We continue to work, but the noise of a naval engagement from the fifth floor carries through the hallways more than the battle ever did. Water splashes down the fire escape, tapping at our feet in small, gentle waves. The cleaners talk about removing the carpet on the steps as it’ll never get dry if it’s soaked every Wednesday. The same goes for winter, as the office has so many leaks, but they didn’t listen to the cleaners then, either.
I look up at the ceiling, at where the leaks will come from when the seasons change. Are they from the rain, or from ghosts?
Ian returns from the photocopier, holding a crumpled piece of paper and a scowl. “Photocopier playing up?” I say.
“I’ve been burned and covered in ink. The beastly machine still isn’t doing its job. Just another day of the week.”
As he returns to his desk, I cover up my designs. I’ve been inspired, mainly by the ghosts. Ian’s a friend, but he doesn’t understand the scale of what I’m doing. The ‘ideal drawer layout’ laminate we’re supposed to follow with our desk is actually ninety percent empty space, so I hide supplies in there. The fourth floor bathroom has a shower, but it’s not been used since the bosses decided against the idea. Maybe someone was smoking in there, maybe there was a ghost of the girl from Psycho. You never know in this place. Either way, if there’s a ghost, it has to share with bolts of cloth.

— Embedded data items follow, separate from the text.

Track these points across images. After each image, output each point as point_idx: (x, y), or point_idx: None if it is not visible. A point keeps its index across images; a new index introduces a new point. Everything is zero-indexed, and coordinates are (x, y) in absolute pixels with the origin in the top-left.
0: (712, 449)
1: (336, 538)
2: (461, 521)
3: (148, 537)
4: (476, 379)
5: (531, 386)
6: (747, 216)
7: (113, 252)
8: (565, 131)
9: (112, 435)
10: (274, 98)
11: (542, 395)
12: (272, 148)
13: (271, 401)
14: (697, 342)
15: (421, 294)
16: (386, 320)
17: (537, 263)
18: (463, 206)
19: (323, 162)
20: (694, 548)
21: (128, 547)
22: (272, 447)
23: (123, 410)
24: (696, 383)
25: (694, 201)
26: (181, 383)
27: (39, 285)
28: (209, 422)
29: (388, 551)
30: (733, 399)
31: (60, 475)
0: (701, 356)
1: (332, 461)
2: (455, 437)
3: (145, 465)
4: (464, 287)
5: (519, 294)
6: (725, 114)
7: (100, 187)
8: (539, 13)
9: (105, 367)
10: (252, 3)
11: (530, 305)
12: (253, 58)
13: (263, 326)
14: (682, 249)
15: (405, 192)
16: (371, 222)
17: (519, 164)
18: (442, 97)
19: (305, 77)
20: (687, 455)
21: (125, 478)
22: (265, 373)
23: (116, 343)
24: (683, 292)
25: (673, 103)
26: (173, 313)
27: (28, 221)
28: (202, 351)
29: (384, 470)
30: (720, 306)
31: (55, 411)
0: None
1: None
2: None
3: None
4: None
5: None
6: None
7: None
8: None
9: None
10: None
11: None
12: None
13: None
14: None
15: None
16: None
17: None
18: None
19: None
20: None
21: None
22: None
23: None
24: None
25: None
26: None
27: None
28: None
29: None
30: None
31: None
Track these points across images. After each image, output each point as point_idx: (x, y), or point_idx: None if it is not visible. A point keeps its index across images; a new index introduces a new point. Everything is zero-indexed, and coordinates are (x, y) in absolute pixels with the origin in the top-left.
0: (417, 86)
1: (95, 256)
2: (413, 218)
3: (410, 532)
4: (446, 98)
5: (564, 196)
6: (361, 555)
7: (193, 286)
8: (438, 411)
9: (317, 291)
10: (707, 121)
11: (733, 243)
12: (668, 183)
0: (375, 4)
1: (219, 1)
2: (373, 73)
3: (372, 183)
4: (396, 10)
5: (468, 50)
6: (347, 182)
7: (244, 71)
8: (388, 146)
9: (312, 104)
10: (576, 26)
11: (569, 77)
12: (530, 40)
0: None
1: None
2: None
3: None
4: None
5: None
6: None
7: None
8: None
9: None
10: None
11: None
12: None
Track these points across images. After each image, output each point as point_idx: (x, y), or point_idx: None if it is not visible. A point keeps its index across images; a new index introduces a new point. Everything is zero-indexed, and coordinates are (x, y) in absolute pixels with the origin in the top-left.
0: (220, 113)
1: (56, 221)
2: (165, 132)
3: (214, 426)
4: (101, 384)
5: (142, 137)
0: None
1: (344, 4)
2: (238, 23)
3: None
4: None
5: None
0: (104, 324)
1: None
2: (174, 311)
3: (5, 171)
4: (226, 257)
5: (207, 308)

You see, I don’t just know about shoes, or about data entry. I know about the Navy. Every Wednesday, on my break, I’d look in at the fifth floor. I saw interesting things. Instead of a war, it was a normal day on the high seas. There wasn’t any filing, any factory line of paperwork, any petty bickering about who stole whose mug. Even now I’m bitter about how my Grover mug vanished, and I’m pretty sure it was one of the evening shift who took it.
I’m a temp in a place with a constant shortage of staff. They may not be willing to take me on permanently, but they can’t be rid of me. I use the opportunity and the time I have to work things out. I visit the library, read up on boats and shoe-making in the 18th century. In case I get bored of that, I read up on making clothes, on making sails.
It is Wednesday. It is the fortnightly special Wednesday dress-down day. I come with my pound for some charity about dogs. Or was it children? I forget. I don’t care. I’m dressed as a British sailor from the 18th century. Even Ian’s confused. He says, “It’s dress down day, not dress up.”
“It’s International Talk Like a Pirate Day, I thought I’d get in the mood.” It is not International Talk Like a Pirate Day, but they won’t know it until it’s too late. We can’t access Google, can’t access Wikipedia. The usual fonts of information are blocked, and not because of the ghosts this time. They don’t help, making the machines crash whenever they get bored. I throw in a “Yarr,” occasionally, just to keep the cover story.
I have the clothes, I have the skills. I’m ready to impress them, to earn my place on the floor and get a permanent job. I gather the supplies from the broken shower, past the crying girl in the fourth floor cubicle, ignoring the sobs. I look at the fourth floor and imagine the horrors beyond. I’d rather not go there, into the war. Instead, I make my way to the fifth floor, to the noise of the sea. I can smell the air here. No longer circulated through haunted vents, it’s fresh. It’s freedom. The window from the corridor shows rain, misery and ghosts. The office buildings down the road are all empty. Maybe they closed down in the recession, maybe the ghosts took them, too. I don’t care. The window on the fifth floor is filled with sunlight and seagulls.
I open the door. I step through, into the sun.